Joan Frank is the author of the story collection Boys Keep Being Born, which was both a Bay Area Book Reviewers’ Award and Paterson Fiction Award finalist. Her stories appear in many journals and anthologies, including The Antioch Review,The Iowa Review, and Salmagundi. She is a MacDowell Colony and VCCA Fellow, Pushcart Prize nominee, recipient of a Barbara Deming Grant, and winner of the Iowa Fiction Award and Emrys Fiction Award. She lives in Northern California. Miss Kansas City is her first novel.
Reviews
Rating: 5 / 5
Date: 2010-06-21
Summary: "A Gem"
Now that I've finally discovered Joan Frank, maybe I can stop wishing Henry James was still alive and writing. Here is a writer who employs the power of detail and gesture, who understands that in a character-driven novel, setting can be a character, too.

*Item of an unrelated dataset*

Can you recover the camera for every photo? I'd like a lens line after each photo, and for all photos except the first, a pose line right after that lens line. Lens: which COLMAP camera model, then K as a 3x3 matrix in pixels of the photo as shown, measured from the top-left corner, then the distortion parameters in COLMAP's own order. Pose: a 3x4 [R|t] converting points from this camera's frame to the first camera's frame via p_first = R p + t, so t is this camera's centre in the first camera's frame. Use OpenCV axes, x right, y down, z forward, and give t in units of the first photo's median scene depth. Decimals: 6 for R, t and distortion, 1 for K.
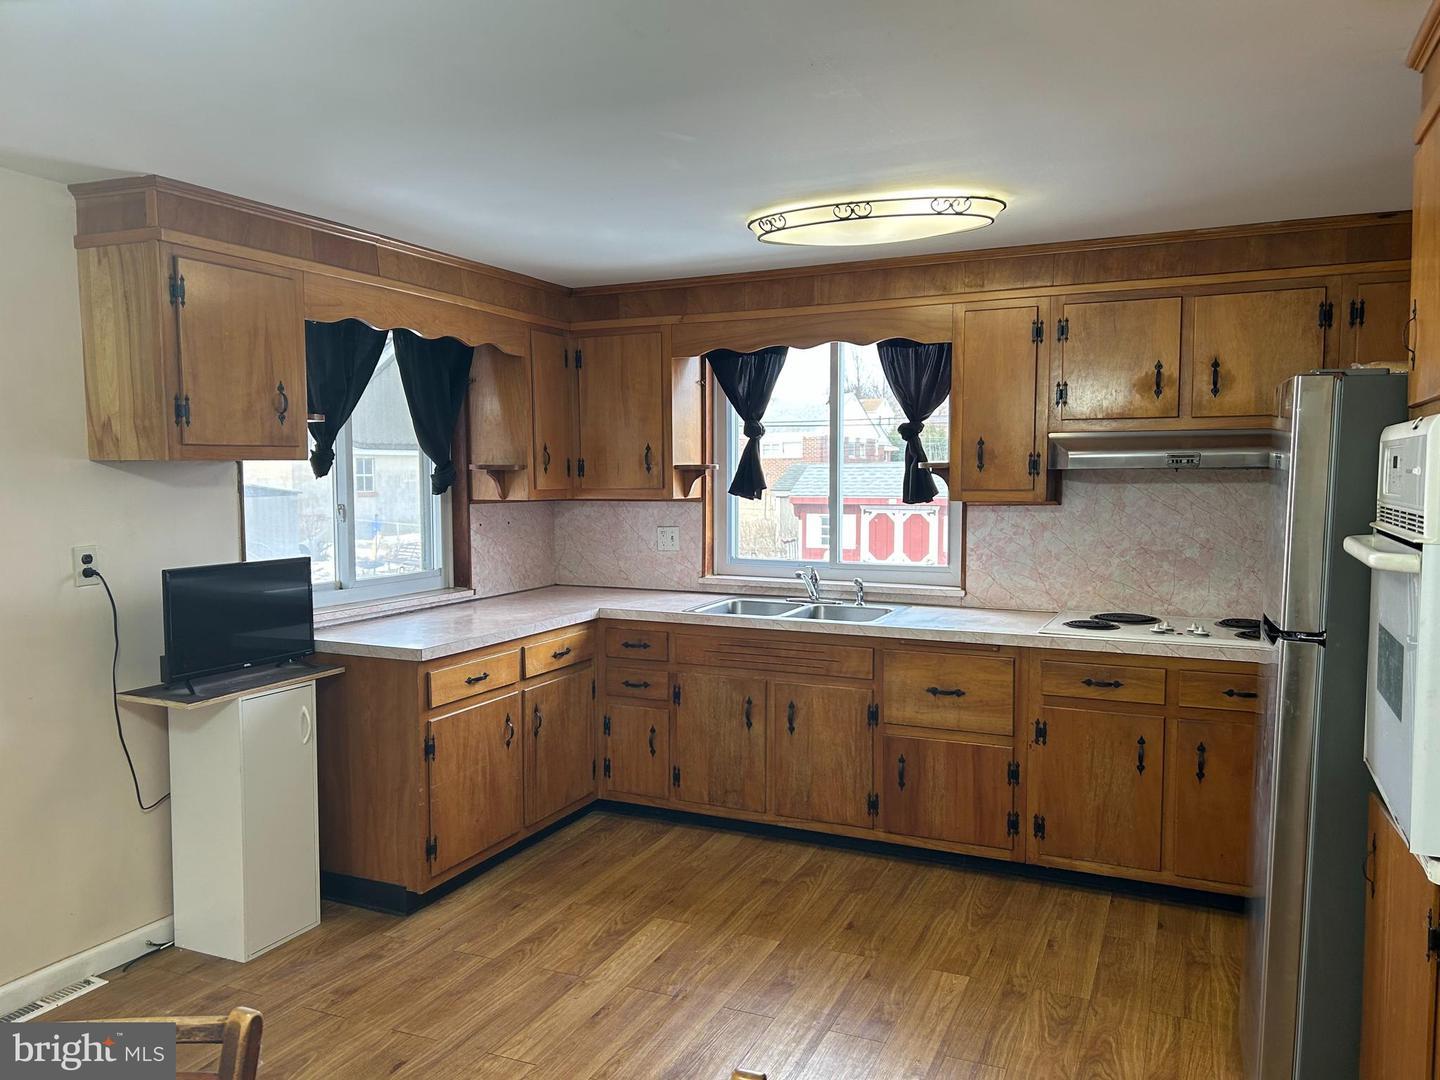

I started with this book because it is the only one available on Kindle--it's pricey, too, but don't let that stop you. There is so much to admire about this book, including the way the title's meaning is reavealed. Reading the book was a lesson in looking--at first glance it is a story of misplaced love (Alex, a lovely but aimless young woman, falls for Gray, a married father and creator of an upscale housewares empire; Mort, serious and sensitive, manager at an '80s startup company called Inifinite Information, who gets involved with the dazzling Skip). But Frank's observations penetrate the surface of these common-enough dramas with exquisite clarity and gorgeously measured prose. She gave me a renewed sense of the extraordinary beauty of Marin and Sonoma counties--my own backyard. Even the ending was brilliantly faceted--a cut stone Frank lets us examine again and again in the ever-changing light.
Rating: 5 / 5
Date: 2006-11-09
Summary: "Fine, Fine, Fine"
Joan Frank's first novel, Miss Kansas City (a wonderfully ironic title), is a masterpiece. I read her award-winning short story collection, Boys Keep Being Born, and loved her writing so much that I've been waiting for another book from her. Now, with this one, I am even more awed at her range. Along with the drama of love and loss and resilience (that quality - that almost infinite adaptability - which, uniquely, makes us human), she leaves us with a wealth of insight and of wisdom. She's wonderfully good at delineating what she calls the "unconscious male" (in spite of her love for those pesky trouble-makers). Yet she allows us into the inner spaces of both her male and female characters, each caught up in love (or obsession) and yearning. She opens us up to the gulf of loneliness within each isolated sex. She keeps us on our toes, surprises us. Then, reaching beyond the personal, she gives us wholly believable scenes of California's takeoff into its heady new computerized world, along with, already, intimations of its collapse. She's the true chronicler of our twentieth-century nation-state and of the human soul.